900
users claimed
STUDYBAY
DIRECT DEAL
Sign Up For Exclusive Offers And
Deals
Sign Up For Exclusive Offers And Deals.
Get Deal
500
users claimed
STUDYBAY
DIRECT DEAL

» Exercise prompt:
Across the whole listing, show each line where the word "Offers" occurs.

» Response below:
Sign Up For Exclusive Offers And
Sign Up For Exclusive Offers And Deals.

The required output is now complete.